The Student News Source of Sparkman High School

Physical Loss is Not the Only Loss That Calls for Grieving

October 29, 2019

Merriam-Webster.com defines absence as a state or condition in which something expected, wanted or looked for is not present or does not exist. This is what my father was for a lot of my life, absent, at least mentally. 

Feb. 1,  2014 is a date I can never forget. I woke up as a little bright eyed 12-year-old girl that idolized her father and even though I did not realize it then, but my whole world would come slowly crashing down piece by piece.

This was the day I first ever found out my dad was using drugs. I remember my mom saying to me “your dad is sick, but we are gonna get him help to get better” and that was something I really did believe could happen. My father was everything to me when I was little, he was my hero and he could do no wrong in my eyes, very soon that fantasy would fade.

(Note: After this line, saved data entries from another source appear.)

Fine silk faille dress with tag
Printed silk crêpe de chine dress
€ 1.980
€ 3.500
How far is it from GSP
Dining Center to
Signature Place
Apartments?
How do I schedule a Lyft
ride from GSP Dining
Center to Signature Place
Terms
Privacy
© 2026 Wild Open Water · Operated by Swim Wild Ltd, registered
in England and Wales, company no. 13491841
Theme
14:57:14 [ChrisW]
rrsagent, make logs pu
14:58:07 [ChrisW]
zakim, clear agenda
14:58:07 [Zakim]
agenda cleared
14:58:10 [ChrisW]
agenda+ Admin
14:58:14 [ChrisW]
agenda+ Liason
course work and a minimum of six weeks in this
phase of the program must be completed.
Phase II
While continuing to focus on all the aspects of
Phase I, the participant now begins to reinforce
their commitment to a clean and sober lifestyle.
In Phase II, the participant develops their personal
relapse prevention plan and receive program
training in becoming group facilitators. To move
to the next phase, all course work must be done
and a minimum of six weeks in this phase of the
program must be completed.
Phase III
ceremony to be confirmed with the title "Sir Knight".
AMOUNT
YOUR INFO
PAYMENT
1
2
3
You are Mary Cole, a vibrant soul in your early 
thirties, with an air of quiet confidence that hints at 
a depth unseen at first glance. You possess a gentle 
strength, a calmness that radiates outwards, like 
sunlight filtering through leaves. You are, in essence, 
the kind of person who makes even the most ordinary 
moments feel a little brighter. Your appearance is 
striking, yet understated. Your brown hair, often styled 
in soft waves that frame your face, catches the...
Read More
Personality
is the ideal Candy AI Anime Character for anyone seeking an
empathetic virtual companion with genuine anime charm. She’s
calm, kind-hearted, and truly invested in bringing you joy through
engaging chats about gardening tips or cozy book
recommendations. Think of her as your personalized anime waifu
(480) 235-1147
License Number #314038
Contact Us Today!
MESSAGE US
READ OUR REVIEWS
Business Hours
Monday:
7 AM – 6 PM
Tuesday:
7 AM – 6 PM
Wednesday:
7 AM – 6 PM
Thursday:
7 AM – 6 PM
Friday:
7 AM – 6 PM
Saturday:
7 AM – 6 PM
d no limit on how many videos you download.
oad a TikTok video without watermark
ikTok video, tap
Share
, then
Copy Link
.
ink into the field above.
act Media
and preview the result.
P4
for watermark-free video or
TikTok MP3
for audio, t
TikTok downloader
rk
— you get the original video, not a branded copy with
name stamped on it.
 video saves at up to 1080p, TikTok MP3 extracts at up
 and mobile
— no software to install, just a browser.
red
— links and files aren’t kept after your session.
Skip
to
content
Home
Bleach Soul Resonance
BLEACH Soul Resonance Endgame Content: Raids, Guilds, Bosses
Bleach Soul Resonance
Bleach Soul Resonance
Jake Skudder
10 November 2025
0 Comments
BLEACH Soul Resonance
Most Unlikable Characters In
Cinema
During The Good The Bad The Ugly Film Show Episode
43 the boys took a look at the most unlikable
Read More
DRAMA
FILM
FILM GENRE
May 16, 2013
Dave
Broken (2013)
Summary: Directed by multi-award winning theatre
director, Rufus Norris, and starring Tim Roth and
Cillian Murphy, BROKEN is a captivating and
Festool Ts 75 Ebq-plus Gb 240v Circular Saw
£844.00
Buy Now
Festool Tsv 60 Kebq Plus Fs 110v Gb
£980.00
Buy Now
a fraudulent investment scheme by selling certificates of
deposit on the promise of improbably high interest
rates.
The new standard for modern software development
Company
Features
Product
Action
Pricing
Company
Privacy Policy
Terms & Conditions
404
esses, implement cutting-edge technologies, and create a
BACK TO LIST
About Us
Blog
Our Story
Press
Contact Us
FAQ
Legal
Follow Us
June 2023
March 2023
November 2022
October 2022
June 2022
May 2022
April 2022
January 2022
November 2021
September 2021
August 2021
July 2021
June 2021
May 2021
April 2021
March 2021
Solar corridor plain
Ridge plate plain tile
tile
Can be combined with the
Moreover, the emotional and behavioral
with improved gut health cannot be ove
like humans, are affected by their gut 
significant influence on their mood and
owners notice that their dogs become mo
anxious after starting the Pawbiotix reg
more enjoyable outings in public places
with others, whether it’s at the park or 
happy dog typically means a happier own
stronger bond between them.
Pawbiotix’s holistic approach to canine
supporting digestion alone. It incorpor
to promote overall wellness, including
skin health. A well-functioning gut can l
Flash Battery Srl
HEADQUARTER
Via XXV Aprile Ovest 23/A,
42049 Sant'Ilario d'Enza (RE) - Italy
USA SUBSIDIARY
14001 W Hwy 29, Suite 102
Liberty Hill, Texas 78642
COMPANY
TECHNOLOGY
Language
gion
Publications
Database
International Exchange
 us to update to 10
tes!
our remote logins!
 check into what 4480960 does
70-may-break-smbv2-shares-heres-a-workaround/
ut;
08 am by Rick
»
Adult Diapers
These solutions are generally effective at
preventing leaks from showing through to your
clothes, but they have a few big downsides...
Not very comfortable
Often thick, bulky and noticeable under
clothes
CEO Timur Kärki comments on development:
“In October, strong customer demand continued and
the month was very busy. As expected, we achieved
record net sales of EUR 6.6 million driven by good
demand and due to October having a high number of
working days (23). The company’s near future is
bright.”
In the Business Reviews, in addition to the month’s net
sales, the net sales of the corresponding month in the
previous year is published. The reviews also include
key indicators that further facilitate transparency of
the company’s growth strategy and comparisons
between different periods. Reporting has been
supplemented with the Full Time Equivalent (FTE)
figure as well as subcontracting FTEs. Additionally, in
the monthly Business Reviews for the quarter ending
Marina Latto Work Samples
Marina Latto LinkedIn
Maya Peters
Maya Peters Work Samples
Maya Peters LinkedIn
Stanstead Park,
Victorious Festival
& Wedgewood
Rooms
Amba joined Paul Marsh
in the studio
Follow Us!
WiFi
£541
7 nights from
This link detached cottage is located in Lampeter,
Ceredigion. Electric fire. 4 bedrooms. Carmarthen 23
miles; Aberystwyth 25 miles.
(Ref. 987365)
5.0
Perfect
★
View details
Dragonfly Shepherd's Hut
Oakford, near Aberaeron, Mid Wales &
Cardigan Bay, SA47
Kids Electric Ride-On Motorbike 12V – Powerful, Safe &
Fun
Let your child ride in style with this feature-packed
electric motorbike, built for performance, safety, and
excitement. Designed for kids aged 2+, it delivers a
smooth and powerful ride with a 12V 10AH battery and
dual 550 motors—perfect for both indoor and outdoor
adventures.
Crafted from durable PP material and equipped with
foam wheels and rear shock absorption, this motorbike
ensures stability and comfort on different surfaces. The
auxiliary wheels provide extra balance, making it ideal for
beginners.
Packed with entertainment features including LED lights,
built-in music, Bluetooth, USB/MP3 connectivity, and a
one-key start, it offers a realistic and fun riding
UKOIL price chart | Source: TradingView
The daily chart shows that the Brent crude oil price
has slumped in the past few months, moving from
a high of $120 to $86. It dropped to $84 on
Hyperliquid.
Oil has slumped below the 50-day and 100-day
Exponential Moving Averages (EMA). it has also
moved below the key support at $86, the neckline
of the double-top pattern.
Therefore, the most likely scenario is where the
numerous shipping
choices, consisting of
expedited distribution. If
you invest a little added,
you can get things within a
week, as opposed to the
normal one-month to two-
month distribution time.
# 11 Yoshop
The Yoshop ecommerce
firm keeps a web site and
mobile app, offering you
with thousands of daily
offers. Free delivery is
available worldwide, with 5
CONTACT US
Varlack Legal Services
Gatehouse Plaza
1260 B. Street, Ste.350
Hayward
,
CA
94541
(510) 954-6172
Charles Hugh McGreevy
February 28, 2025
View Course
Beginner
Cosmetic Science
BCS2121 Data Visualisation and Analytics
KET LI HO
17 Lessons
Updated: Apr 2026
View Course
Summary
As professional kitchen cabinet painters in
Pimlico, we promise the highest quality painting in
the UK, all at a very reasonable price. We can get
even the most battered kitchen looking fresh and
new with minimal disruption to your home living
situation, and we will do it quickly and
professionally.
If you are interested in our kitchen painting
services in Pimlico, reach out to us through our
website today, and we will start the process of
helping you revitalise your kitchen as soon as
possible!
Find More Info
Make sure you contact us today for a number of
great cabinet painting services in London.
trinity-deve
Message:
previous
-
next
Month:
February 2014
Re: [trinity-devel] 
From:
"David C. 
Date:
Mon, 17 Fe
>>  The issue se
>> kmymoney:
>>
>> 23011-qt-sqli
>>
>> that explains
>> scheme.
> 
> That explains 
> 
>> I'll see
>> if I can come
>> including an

After overcoming his addiction for the first time, or what we thought had happened, months later I would witness my dad have his first relapse. Recovery had already been hard enough, the agonizing screams and cries amid the world still moving on, me continuing to do my school work and watching TV with my mom. 

Relapse was an entire different set of obstacles, the constant need for pills was the only thing he had on his mind at all times. Slowly time after time again my mom would help him get clean, only for weeks later to find out he was using again. 

At one point my mother even made my dad quit his job. My father went from being the main supporter of our family to a stay-at-home father, even though I was the one taking care of my sister, cleaning and making sure everything that needed was done. My mom got a job and from that day forward he never held a steady job. He very quickly  lost all sense of time, memory and faded from the man that was my dad. I lost that man in the blink of an eye to something we tried so hard to help him overcome. 

The thing about fighting addiction though is that you have to want that for yourself, and obviously one tiny white pill was worth losing his family over.

My parents later got divorced and he moved out, my mom tried so hard for three years spending money on rehabilitation and detoxification but her efforts fell short in an attempt to find the man she had fallen in love with all those years ago. Even after moving out and losing it all he still continued to use drugs.

Through all this, my emotions were all over the place. I was not able to show my emotions while growing up. Today I am the exact opposite. The first few times he relapsed I was mainly confused about why he could not stop. Then it eventually became routine and something I expected to happen every few months. Later this turned into anger, anger for my sister and mother because he had hurt them both so much. Sadness was something that took me a long time to overcome, the overwhelming pain of losing my perfect little family and watching my father’s mind everlastingly decay.

I know my father is still alive today but I lost the man I called my dad, the man that gave me piggyback rides through Wal-Mart when my little four-year-old legs just couldn’t walk anymore. I lost the thing my whole world had once revolved around. Even though I did not lose my father in the sense that he had died, I lost him to something that consumed his life more than death ever could have, addiction.